#### Exercise objective
Go through the data below. Pull out every line that has the word "round".

[Collected data entries]
%%

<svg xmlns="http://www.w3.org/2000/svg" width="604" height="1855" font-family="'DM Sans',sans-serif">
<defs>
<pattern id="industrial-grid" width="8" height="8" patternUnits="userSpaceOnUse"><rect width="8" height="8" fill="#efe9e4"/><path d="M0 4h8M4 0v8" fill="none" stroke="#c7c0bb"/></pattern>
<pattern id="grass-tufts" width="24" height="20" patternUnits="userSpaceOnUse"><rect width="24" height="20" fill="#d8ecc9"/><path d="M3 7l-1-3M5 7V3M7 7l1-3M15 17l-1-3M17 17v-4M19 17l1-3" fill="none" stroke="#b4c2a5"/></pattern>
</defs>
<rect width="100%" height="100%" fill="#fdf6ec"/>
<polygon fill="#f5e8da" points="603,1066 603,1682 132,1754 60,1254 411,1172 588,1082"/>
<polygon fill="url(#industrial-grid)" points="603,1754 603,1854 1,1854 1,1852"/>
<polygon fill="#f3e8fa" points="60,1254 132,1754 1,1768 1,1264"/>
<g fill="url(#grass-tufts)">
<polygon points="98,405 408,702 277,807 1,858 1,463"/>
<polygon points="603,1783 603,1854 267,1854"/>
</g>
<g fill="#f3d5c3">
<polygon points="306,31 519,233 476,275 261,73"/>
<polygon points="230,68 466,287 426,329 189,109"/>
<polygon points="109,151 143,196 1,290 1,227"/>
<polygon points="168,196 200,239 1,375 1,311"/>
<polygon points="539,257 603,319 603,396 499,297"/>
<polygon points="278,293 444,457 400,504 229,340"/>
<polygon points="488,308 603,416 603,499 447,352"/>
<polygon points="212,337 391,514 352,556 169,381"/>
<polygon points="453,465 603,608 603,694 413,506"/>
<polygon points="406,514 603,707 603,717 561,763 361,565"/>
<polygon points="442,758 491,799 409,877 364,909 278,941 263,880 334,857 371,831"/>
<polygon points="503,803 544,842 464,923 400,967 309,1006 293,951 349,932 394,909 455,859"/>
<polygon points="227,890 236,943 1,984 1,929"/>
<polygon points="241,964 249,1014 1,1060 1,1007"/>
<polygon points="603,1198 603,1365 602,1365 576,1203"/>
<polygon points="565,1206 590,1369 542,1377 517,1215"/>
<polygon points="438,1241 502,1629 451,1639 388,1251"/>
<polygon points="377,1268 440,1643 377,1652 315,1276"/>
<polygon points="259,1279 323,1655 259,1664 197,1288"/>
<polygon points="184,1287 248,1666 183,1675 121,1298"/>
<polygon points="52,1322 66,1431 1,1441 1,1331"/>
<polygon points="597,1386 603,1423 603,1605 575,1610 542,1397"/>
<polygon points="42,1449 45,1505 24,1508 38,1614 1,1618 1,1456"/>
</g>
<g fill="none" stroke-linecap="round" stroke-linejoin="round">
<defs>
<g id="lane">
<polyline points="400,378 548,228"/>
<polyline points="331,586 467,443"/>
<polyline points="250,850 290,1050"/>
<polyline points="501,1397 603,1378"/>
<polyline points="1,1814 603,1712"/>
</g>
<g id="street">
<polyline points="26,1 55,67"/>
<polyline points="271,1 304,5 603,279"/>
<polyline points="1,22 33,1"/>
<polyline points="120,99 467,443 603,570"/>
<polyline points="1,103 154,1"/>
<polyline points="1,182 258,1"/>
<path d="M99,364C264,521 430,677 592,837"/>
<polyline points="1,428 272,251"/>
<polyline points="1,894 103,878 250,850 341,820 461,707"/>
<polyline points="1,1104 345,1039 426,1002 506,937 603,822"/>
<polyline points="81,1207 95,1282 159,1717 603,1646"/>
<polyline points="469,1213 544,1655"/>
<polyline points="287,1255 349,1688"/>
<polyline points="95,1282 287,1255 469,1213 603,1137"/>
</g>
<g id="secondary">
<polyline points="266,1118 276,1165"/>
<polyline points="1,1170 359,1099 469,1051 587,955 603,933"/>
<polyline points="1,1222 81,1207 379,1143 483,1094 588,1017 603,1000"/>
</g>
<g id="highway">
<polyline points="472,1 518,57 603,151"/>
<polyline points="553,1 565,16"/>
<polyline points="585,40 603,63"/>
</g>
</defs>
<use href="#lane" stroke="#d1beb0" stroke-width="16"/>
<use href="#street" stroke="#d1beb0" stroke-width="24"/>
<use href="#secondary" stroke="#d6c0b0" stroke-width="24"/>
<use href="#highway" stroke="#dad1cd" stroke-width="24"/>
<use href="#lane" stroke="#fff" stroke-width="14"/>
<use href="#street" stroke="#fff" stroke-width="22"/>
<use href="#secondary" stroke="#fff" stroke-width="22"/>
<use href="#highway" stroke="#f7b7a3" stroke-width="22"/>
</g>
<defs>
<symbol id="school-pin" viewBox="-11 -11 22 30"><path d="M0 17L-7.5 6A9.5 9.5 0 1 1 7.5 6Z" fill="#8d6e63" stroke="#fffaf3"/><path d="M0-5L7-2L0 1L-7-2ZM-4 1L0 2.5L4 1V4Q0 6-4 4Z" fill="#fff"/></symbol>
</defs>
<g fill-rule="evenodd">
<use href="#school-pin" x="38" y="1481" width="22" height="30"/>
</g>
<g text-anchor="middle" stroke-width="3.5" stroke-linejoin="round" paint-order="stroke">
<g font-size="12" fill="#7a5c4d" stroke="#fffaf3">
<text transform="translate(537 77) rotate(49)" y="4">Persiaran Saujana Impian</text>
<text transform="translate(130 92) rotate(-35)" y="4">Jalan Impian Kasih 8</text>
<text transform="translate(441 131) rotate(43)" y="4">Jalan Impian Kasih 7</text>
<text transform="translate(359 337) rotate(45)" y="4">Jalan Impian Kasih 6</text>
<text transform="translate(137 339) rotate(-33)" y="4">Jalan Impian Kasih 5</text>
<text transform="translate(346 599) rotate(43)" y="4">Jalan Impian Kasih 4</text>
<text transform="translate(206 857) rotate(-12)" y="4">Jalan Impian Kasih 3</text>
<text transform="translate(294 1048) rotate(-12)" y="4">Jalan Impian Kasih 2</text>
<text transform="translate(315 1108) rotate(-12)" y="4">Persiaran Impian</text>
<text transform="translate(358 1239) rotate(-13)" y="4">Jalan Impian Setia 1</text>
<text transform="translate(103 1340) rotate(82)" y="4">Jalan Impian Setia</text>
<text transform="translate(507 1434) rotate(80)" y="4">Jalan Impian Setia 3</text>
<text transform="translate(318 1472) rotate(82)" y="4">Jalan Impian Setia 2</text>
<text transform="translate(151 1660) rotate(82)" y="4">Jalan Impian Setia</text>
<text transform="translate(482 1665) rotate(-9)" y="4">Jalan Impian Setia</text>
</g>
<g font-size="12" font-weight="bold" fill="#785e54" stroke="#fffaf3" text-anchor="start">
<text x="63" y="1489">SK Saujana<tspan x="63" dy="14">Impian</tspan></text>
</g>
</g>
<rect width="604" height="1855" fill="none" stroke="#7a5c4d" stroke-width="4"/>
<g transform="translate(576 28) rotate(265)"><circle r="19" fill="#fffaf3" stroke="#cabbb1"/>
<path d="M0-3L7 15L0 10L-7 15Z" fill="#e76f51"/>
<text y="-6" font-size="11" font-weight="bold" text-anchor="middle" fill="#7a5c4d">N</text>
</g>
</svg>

%%

#### Expected answer
<g fill="none" stroke-linecap="round" stroke-linejoin="round">
<g text-anchor="middle" stroke-width="3.5" stroke-linejoin="round" paint-order="stroke">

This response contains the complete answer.